» Task directions
Please turn the part of the records below that opens with the line containing "good insurance cover." and closes with the line containing "are clearly at" into a numbered list, one line per item, with both of those lines included and any blank lines left out.

<<<<

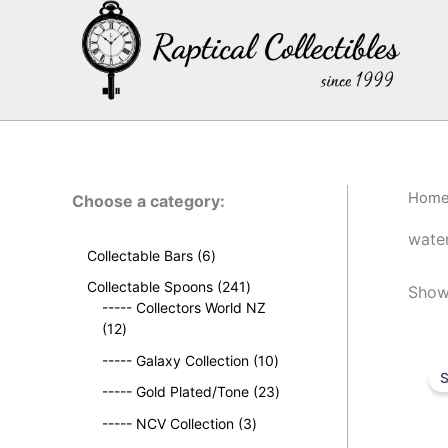
Skip
to
content
Hom
Choose a category:
wate
6
Collectable Bars
6
p
2
Collectable Spoons
241
Showi
r
4
----- Collectors World NZ
o
1
1
12
d
2
p
u
1
----- Galaxy Collection
10
p
r
S
c
0
r
o
2
----- Gold Plated/Tone
23
t
p
o
d
3
s
3
r
----- NCV Collection
3
d
u
p
p
o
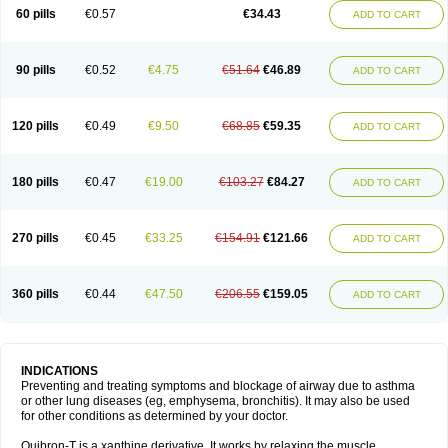
Sekiroid
Slo-phyllin
Sol-bid
Solosin
Sophafyllin
Spophyllin
Talofilina
60 pills
€0.57
€34.43
ADD TO CART
Talotren
Telbans ds
Telin
Teobag
Teobid
Teofilina
Teofurmate
Teofylamin sad
Teokap
Teolin
Teolixir
Teolong
Teosona
Teotard
Terdan
Teromol
Theacitin
Theo
Theobid
Theobron
Theochron
Theocin
Theoday
Theodrip
Theodur
Theofol
Theolair
Theolin
Theolong
Theomol
Theoped
90 pills
€0.52
€4.75
€51.64
€46.89
ADD TO CART
Theophar
Theophyllinum
Theoplus
Theospirex
Theostat
Theotard
Theotrim
Theovent
Theracap 131
Thioped
Thoin
Thromphyllin
Théophylline
Tromphyllin
Tédralan
Uni-dur
Unicon
Unicontin
Unifyl continus
Uniphyl
Uniphyllin
Unixan
Xanthium
Zepholin
120 pills
€0.49
€9.50
€68.85
€59.35
ADD TO CART
180 pills
€0.47
€19.00
€103.27
€84.27
ADD TO CART
270 pills
€0.45
€33.25
€154.91
€121.66
ADD TO CART
360 pills
€0.44
€47.50
€206.55
€159.05
ADD TO CART
INDICATIONS
Preventing and treating symptoms and blockage of airway due to asthma
or other lung diseases (eg, emphysema, bronchitis). It may also be used
for other conditions as determined by your doctor.
Quibron-T is a xanthine derivative. It works by relaxing the muscle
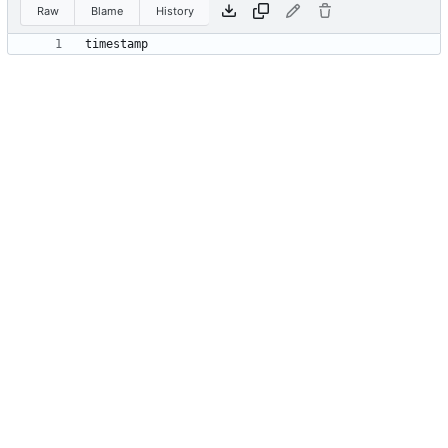
Raw
Blame
History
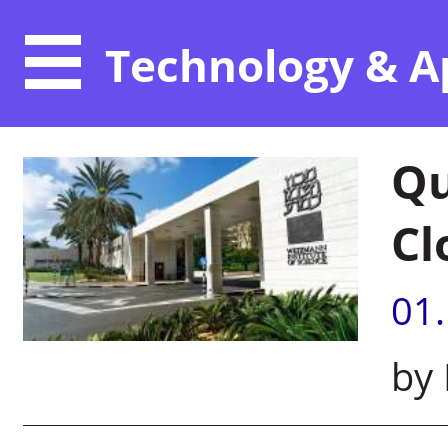
Technology & A
Qu
Cl
01
by 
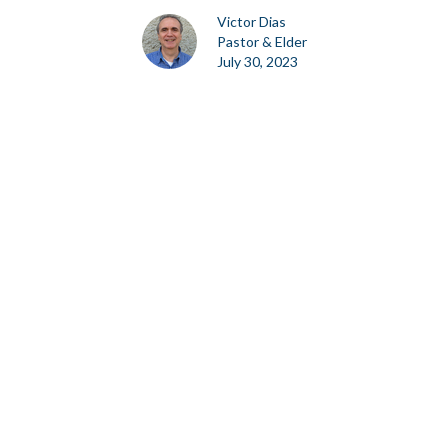
Victor Dias
Pastor & Elder
July 30, 2023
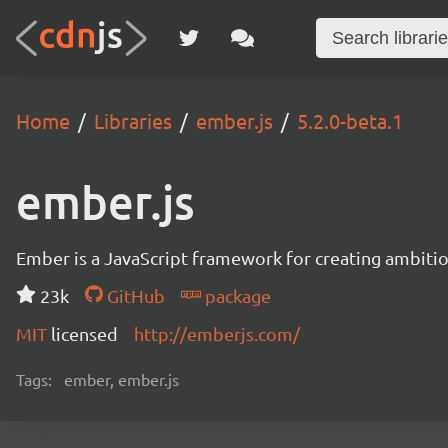
Home
Libraries
ember.js
5.2.0-beta.1
ember.js
Ember is a JavaScript framework for creating ambitiou
23k
GitHub
package
MIT
licensed
http://emberjs.com/
Tags:
ember, ember.js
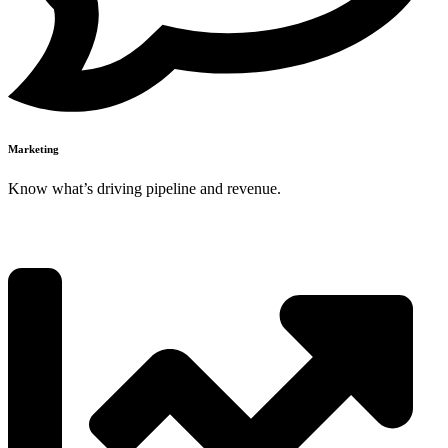
Marketing
Know what’s driving pipeline and revenue.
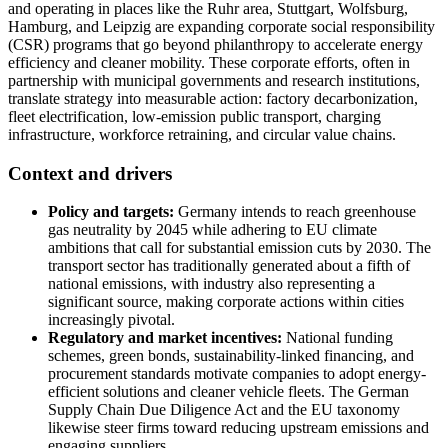
and operating in places like the Ruhr area, Stuttgart, Wolfsburg,
Hamburg, and Leipzig are expanding corporate social responsibility
(CSR) programs that go beyond philanthropy to accelerate energy
efficiency and cleaner mobility. These corporate efforts, often in
partnership with municipal governments and research institutions,
translate strategy into measurable action: factory decarbonization,
fleet electrification, low-emission public transport, charging
infrastructure, workforce retraining, and circular value chains.
Context and drivers
Policy and targets:
Germany intends to reach greenhouse
gas neutrality by 2045 while adhering to EU climate
ambitions that call for substantial emission cuts by 2030. The
transport sector has traditionally generated about a fifth of
national emissions, with industry also representing a
significant source, making corporate actions within cities
increasingly pivotal.
Regulatory and market incentives:
National funding
schemes, green bonds, sustainability-linked financing, and
procurement standards motivate companies to adopt energy-
efficient solutions and cleaner vehicle fleets. The German
Supply Chain Due Diligence Act and the EU taxonomy
likewise steer firms toward reducing upstream emissions and
engaging suppliers.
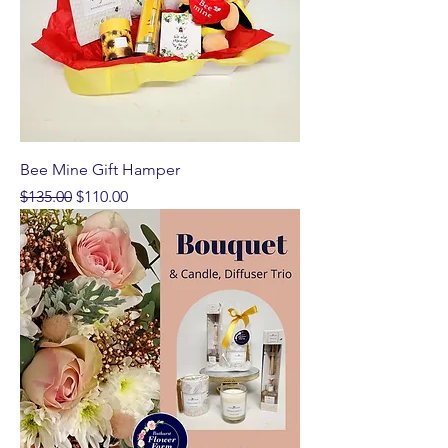
Bee Mine Gift Hamper
Regular Price
Sale Price
$135.00
$110.00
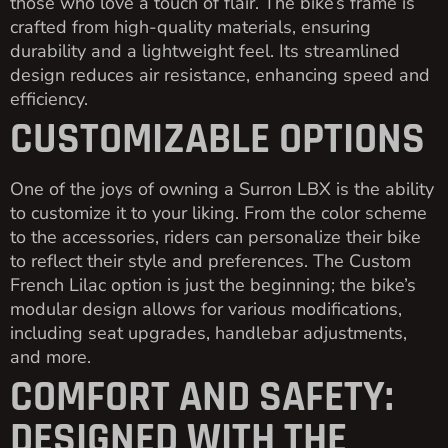
those who love a touch of flair. The bike’s frame is
crafted from high-quality materials, ensuring
durability and a lightweight feel. Its streamlined
design reduces air resistance, enhancing speed and
efficiency.
CUSTOMIZABLE OPTIONS
One of the joys of owning a Surron LBX is the ability
to customize it to your liking. From the color scheme
to the accessories, riders can personalize their bike
to reflect their style and preferences. The Custom
French Lilac option is just the beginning; the bike’s
modular design allows for various modifications,
including seat upgrades, handlebar adjustments,
and more.
COMFORT AND SAFETY:
DESIGNED WITH THE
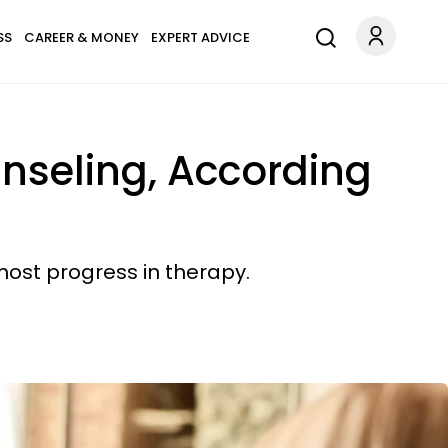
SS
CAREER & MONEY
EXPERT ADVICE
unseling, According
most progress in therapy.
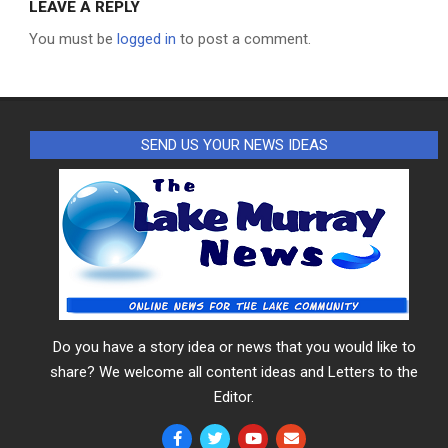
LEAVE A REPLY
You must be
logged in
to post a comment.
SEND US YOUR NEWS IDEAS
Do you have a story idea or news that you would like to
share? We welcome all content ideas and Letters to the
Editor.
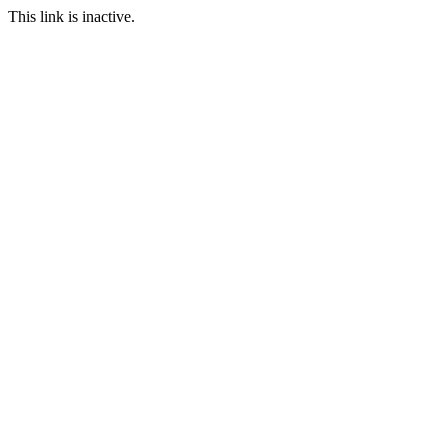
This link is inactive.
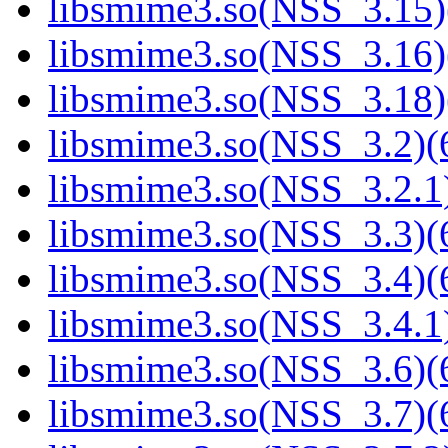
libsmime3.so(NSS_3.15)
libsmime3.so(NSS_3.16)
libsmime3.so(NSS_3.18)
libsmime3.so(NSS_3.2)(6
libsmime3.so(NSS_3.2.1)
libsmime3.so(NSS_3.3)(6
libsmime3.so(NSS_3.4)(6
libsmime3.so(NSS_3.4.1)
libsmime3.so(NSS_3.6)(6
libsmime3.so(NSS_3.7)(6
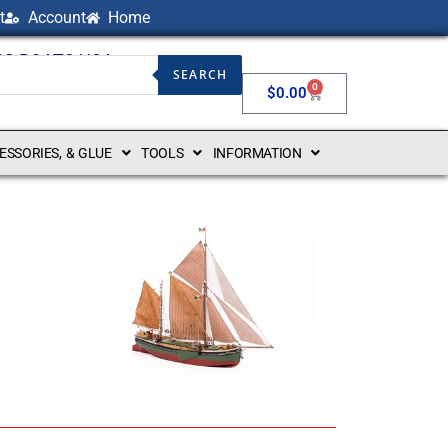
t
Account
Home
NG BOATS USA
SEARCH
0
$
0.00
CESSORIES, & GLUE
TOOLS
INFORMATION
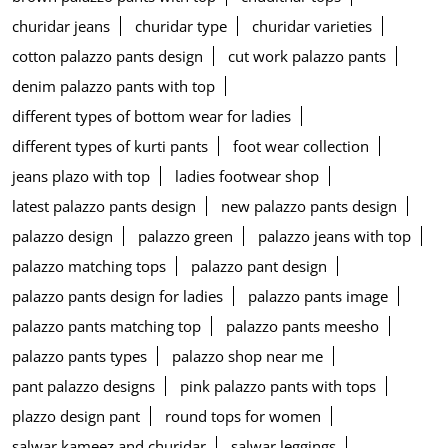
churidar jeans
churidar type
churidar varieties
cotton palazzo pants design
cut work palazzo pants
denim palazzo pants with top
different types of bottom wear for ladies
different types of kurti pants
foot wear collection
jeans plazo with top
ladies footwear shop
latest palazzo pants design
new palazzo pants design
palazzo design
palazzo green
palazzo jeans with top
palazzo matching tops
palazzo pant design
palazzo pants design for ladies
palazzo pants image
palazzo pants matching top
palazzo pants meesho
palazzo pants types
palazzo shop near me
pant palazzo designs
pink palazzo pants with tops
plazzo design pant
round tops for women
salwar kameez and churidar
salwar leggings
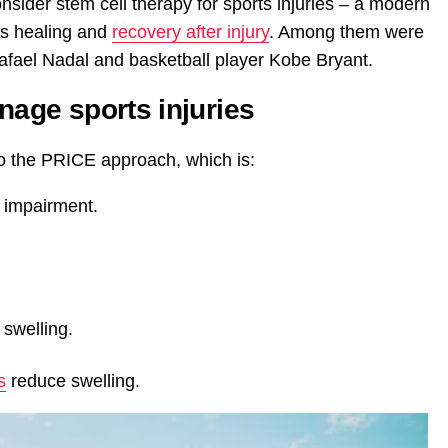
sider stem cell therapy for sports injuries – a modern
ns healing and
recovery after injury
. Among them were
Rafael Nadal and basketball player Kobe Bryant.
nage sports injuries
to the PRICE approach, which is:
r impairment.
 swelling.
s
reduce swelling.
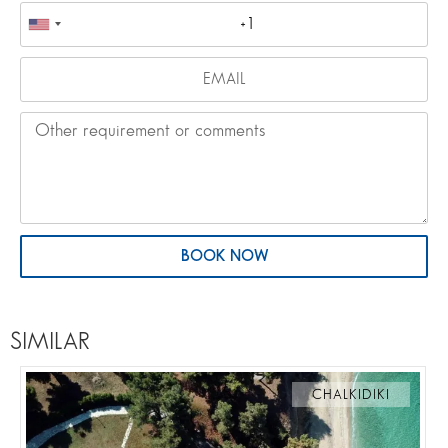
BOOK NOW
SIMILAR
CHALKIDIKI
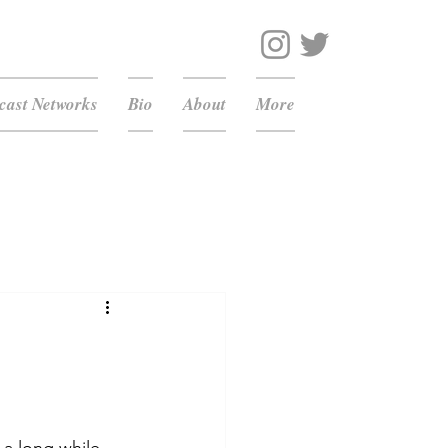
ast Networks
Bio
About
More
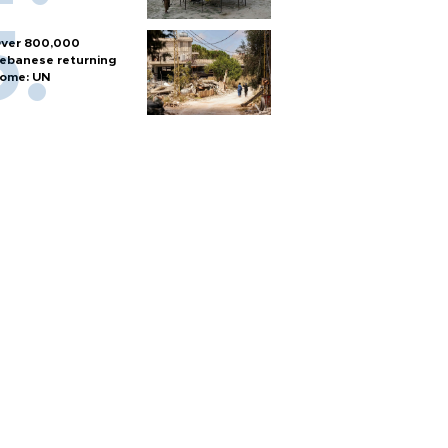
ver 800,000
ebanese returning
ome: UN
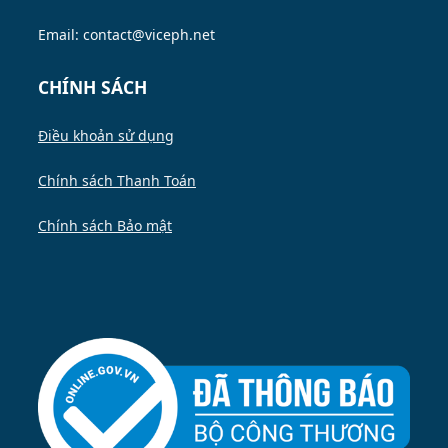
Email: contact@viceph.net
CHÍNH SÁCH
Điều khoản sử dụng
Chính sách Thanh Toán
Chính sách Bảo mật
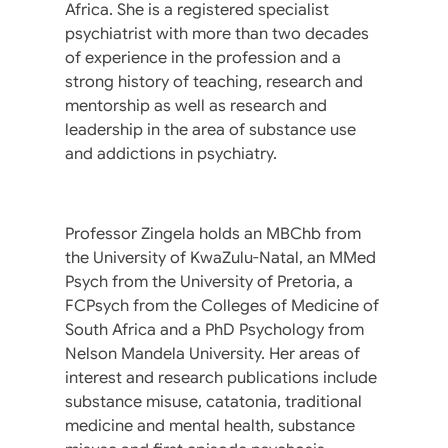
Africa. She is a registered specialist
psychiatrist with more than two decades
of experience in the profession and a
strong history of teaching, research and
mentorship as well as research and
leadership in the area of substance use
and addictions in psychiatry.
Professor Zingela holds an MBChb from
the University of KwaZulu-Natal, an MMed
Psych from the University of Pretoria, a
FCPsych from the Colleges of Medicine of
South Africa and a PhD Psychology from
Nelson Mandela University. Her areas of
interest and research publications include
substance misuse, catatonia, traditional
medicine and mental health, substance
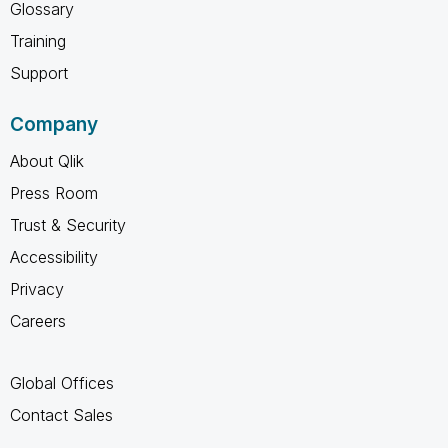
Glossary
Training
Support
Company
About Qlik
Press Room
Trust & Security
Accessibility
Privacy
Careers
Global Offices
Contact Sales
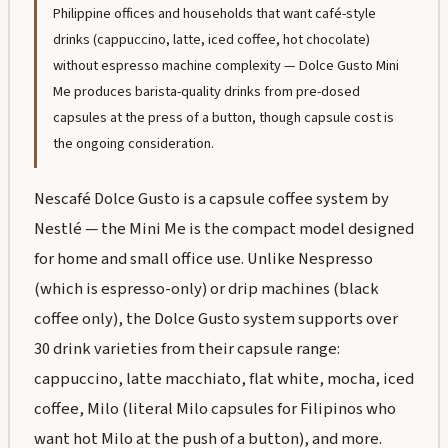
Philippine offices and households that want café-style
drinks (cappuccino, latte, iced coffee, hot chocolate)
without espresso machine complexity — Dolce Gusto Mini
Me produces barista-quality drinks from pre-dosed
capsules at the press of a button, though capsule cost is
the ongoing consideration.
Nescafé Dolce Gusto is a capsule coffee system by
Nestlé — the Mini Me is the compact model designed
for home and small office use. Unlike Nespresso
(which is espresso-only) or drip machines (black
coffee only), the Dolce Gusto system supports over
30 drink varieties from their capsule range:
cappuccino, latte macchiato, flat white, mocha, iced
coffee, Milo (literal Milo capsules for Filipinos who
want hot Milo at the push of a button), and more.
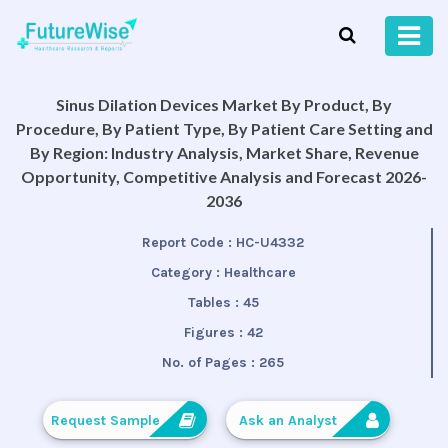
Sinus Dilation Devices Market By Product, By
Procedure, By Patient Type, By Patient Care Setting and
By Region: Industry Analysis, Market Share, Revenue
Opportunity, Competitive Analysis and Forecast 2026-
2036
Report Code :
HC-U4332
Category :
Healthcare
Tables :
45
Figures :
42
No. of Pages :
265
Request Sample
Ask an Analyst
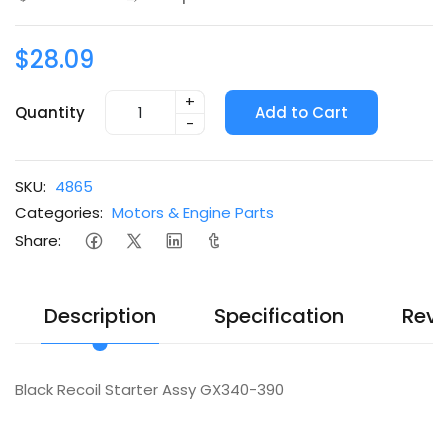
$28.09
+
Quantity
Add to Cart
-
SKU:
4865
Categories:
Motors & Engine Parts
Share:
Description
Specification
Revi
Black Recoil Starter Assy GX340-390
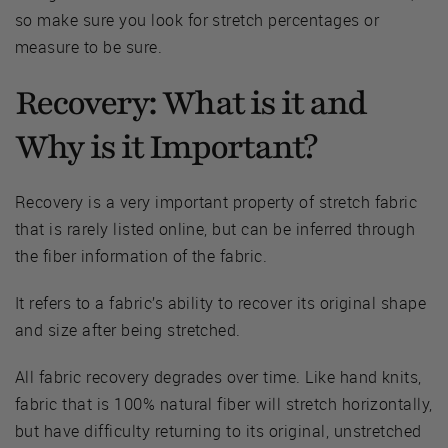
so make sure you look for stretch percentages or
measure to be sure.
Recovery: What is it and
Why is it Important?
Recovery is a very important property of stretch fabric
that is rarely listed online, but can be inferred through
the fiber information of the fabric.
It refers to a fabric’s ability to recover its original shape
and size after being stretched.
All fabric recovery degrades over time. Like hand knits,
fabric that is 100% natural fiber will stretch horizontally,
but have difficulty returning to its original, unstretched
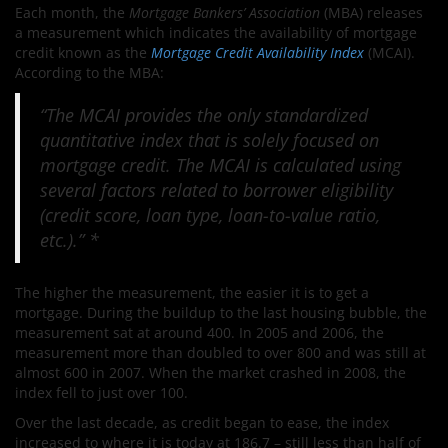
Each month, the
Mortgage Bankers’ Association
(MBA) releases
a measurement which indicates the availability of mortgage
credit known as the
Mortgage Credit Availability Index
(MCAI).
According to the MBA:
“The MCAI provides the only standardized
quantitative index that is solely focused on
mortgage credit. The MCAI is calculated using
several factors related to borrower eligibility
(credit score, loan type, loan-to-value ratio,
etc.).” *
The higher the measurement, the easier it is to get a
mortgage. During the buildup to the last housing bubble, the
measurement sat at around 400. In 2005 and 2006, the
measurement more than doubled to over 800 and was still at
almost 600 in 2007. When the market crashed in 2008, the
index fell to just over 100.
Over the last decade, as credit began to ease, the index
increased to where it is today at 186.7 – still less than half of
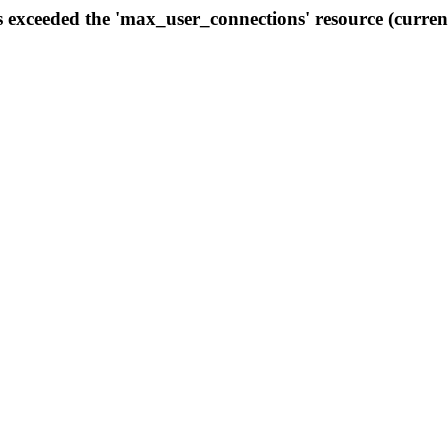
s exceeded the 'max_user_connections' resource (curren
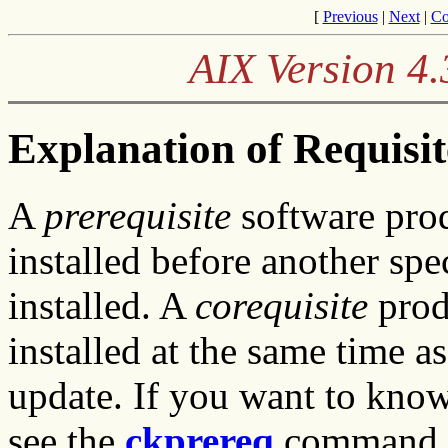
[
Previous
|
Next
|
Co
AIX Version 4.
Explanation of Requisi
A
prerequisite
software prod
installed before another spe
installed. A
corequisite
prod
installed at the same time a
update. If you want to kno
see the
ckprereq
command.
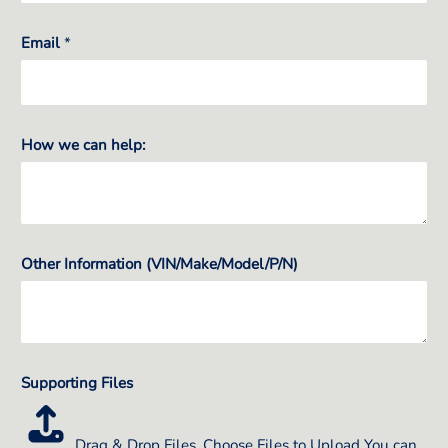
Email
*
How we can help:
Other Information (VIN/Make/Model/P/N)
Supporting Files
Drag & Drop Files,
Choose Files to Upload
You can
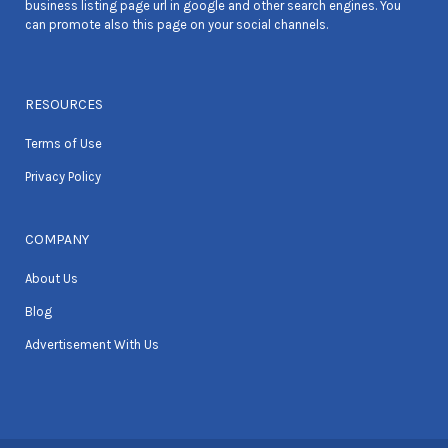
business listing page url in google and other search engines. You
can promote also this page on your social channels.
RESOURCES
Terms of Use
Privacy Policy
COMPANY
About Us
Blog
Advertisement With Us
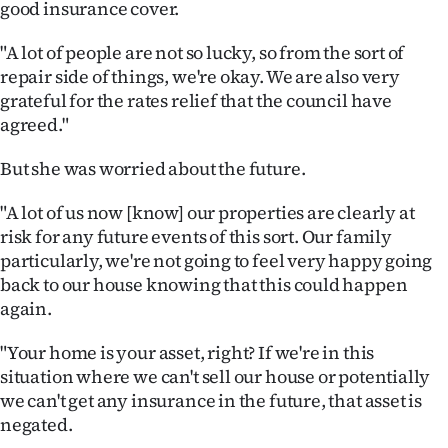
good insurance cover.
"A lot of people are not so lucky, so from the sort of
repair side of things, we're okay. We are also very
grateful for the rates relief that the council have
agreed."
But she was worried about the future.
"A lot of us now [know] our properties are clearly at
risk for any future events of this sort. Our family
particularly, we're not going to feel very happy going
back to our house knowing that this could happen
again.
"Your home is your asset, right? If we're in this
situation where we can't sell our house or potentially
we can't get any insurance in the future, that asset is
negated.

>>>>

» Exercise solution
1. good insurance cover.
2. "A lot of people are not so lucky, so from the sort of
3. repair side of things, we're okay. We are also very
4. grateful for the rates relief that the council have
5. agreed."
6. But she was worried about the future.
7. "A lot of us now [know] our properties are clearly at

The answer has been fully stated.